To solve the problem step-by-step, let's analyze both questions.
Question 1:
Ben spent $7.15 in total for 3 oranges and 4 apples. The cost of the oranges is 89 cents each, so the total cost for oranges is: \[ 3 \times 0.89 = 2.67 \] Now, the total cost for the apples (which is 4 apples at $x each) can be expressed as: \[ 4x \] The overall equation for the total cost is: \[ 4x + 2.67 = 7.15 \]

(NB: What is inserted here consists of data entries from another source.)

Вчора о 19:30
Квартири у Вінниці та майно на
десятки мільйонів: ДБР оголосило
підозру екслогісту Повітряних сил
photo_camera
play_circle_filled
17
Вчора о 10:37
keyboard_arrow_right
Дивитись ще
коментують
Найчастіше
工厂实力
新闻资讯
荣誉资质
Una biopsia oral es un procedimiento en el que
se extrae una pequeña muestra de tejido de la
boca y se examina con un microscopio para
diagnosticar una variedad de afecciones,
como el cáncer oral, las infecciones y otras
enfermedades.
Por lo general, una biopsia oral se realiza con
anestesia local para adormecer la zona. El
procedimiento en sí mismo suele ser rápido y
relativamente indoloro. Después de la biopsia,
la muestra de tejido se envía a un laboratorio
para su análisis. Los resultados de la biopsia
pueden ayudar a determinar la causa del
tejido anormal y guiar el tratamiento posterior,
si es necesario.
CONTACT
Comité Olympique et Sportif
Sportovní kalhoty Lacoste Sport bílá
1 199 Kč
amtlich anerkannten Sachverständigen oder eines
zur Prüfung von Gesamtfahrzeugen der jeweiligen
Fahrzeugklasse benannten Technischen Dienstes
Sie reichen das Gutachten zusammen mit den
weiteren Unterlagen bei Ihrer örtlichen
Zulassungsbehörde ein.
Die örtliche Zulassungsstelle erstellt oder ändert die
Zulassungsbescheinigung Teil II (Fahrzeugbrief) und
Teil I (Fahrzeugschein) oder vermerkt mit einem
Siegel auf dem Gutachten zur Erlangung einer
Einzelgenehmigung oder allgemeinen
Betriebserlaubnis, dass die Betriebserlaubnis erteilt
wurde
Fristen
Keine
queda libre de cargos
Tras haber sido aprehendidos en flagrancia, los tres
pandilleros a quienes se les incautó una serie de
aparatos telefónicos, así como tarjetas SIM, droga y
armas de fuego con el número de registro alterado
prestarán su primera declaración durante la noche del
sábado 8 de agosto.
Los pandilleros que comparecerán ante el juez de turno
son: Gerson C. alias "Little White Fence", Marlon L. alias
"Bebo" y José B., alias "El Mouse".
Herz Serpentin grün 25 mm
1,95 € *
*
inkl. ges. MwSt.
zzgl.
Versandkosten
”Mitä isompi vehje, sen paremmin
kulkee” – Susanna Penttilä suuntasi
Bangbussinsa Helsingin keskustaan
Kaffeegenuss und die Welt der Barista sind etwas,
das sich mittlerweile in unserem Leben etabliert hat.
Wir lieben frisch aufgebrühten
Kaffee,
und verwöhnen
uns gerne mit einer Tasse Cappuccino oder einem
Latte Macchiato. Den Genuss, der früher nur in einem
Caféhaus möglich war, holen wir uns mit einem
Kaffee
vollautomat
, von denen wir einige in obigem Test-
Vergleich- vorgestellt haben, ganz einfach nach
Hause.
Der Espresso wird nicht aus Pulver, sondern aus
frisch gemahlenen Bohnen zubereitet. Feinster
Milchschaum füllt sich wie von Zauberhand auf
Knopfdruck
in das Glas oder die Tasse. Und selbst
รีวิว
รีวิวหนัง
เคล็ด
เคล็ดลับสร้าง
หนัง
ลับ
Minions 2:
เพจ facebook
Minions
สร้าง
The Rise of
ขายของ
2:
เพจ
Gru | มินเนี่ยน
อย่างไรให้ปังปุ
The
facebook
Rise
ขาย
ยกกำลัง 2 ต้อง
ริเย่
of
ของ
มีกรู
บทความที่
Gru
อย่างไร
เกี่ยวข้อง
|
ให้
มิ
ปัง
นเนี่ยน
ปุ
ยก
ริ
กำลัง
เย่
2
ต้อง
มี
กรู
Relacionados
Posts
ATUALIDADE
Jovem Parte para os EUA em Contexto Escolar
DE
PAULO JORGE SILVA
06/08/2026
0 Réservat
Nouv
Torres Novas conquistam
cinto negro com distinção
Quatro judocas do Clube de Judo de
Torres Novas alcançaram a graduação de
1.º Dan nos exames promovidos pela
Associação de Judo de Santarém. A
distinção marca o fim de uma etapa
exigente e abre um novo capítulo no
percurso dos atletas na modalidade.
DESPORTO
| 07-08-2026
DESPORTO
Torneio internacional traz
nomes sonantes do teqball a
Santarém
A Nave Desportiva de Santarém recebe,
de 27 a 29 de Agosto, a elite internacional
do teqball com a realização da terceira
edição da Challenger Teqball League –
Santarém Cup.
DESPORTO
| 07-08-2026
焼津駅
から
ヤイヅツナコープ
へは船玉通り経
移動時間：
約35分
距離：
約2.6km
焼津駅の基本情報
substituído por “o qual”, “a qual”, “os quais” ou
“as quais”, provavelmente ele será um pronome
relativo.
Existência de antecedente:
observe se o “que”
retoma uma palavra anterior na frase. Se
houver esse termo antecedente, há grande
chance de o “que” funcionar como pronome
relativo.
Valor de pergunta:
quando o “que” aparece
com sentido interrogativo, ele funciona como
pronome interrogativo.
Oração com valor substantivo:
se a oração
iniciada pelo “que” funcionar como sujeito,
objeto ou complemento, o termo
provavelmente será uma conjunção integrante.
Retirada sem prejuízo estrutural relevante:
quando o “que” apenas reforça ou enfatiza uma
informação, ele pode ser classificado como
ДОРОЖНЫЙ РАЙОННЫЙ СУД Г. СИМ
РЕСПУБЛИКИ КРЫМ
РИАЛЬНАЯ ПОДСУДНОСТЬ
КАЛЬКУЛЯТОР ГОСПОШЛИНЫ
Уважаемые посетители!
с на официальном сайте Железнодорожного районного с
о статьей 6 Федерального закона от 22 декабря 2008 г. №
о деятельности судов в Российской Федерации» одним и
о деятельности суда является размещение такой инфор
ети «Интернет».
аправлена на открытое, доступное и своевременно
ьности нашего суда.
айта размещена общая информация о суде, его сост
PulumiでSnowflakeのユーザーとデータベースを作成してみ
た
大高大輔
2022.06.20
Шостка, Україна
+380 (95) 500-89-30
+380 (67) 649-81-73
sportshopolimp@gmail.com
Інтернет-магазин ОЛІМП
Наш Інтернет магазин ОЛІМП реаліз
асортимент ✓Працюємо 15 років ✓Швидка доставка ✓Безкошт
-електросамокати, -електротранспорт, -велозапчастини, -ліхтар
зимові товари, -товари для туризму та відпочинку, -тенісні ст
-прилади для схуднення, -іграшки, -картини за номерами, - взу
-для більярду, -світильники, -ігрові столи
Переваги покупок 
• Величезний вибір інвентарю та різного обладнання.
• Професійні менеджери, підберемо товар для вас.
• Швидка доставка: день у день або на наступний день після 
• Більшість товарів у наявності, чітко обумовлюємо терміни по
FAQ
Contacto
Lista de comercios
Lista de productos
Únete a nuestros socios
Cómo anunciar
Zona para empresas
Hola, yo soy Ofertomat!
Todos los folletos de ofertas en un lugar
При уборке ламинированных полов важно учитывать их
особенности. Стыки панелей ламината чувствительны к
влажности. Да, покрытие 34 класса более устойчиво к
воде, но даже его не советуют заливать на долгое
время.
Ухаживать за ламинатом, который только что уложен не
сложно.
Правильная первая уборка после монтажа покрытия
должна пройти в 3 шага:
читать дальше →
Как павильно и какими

We can rearrange this to isolate $x$: \[ 4x + 3(0.89) = 7.15 \] Thus, the correct equation that can be used to find the cost of each apple is: A: \( 4x + 3(0.89) = 7.15 \)
Question 2:
Now, we need to figure out how to solve for $x$. We start from the equation: \[ 4x + 3(0.89) = 7.15 \] First, calculate \( 3(0.89) \): \[ 3(0.89) = 2.67 \] This leads us to: \[ 4x + 2.67 = 7.15 \] Next, subtract \( 2.67 \) from \( 7.15 \): \[ 7.15 - 2.67 = 4.48 \] This leads us to: \[ 4x = 4.48 \] Finally, divide by 4 to solve for \( x \): \[ x = \frac{4.48}{4} = 1.12 \] The correct sequence of arithmetic operations to find the cost of each apple is: D: Multiply \( 0.89 \) by \( 3 \), subtract the product from \( 7.15 \), and divide the difference by \( 4 \).
Final Answers:
- A: \( 4x + 3(0.89) = 7.15 \)
- D: Multiply \( 0.89 \) by \( 3 \); subtract the product from \( 7.15 \); divide the difference by \( 4 \).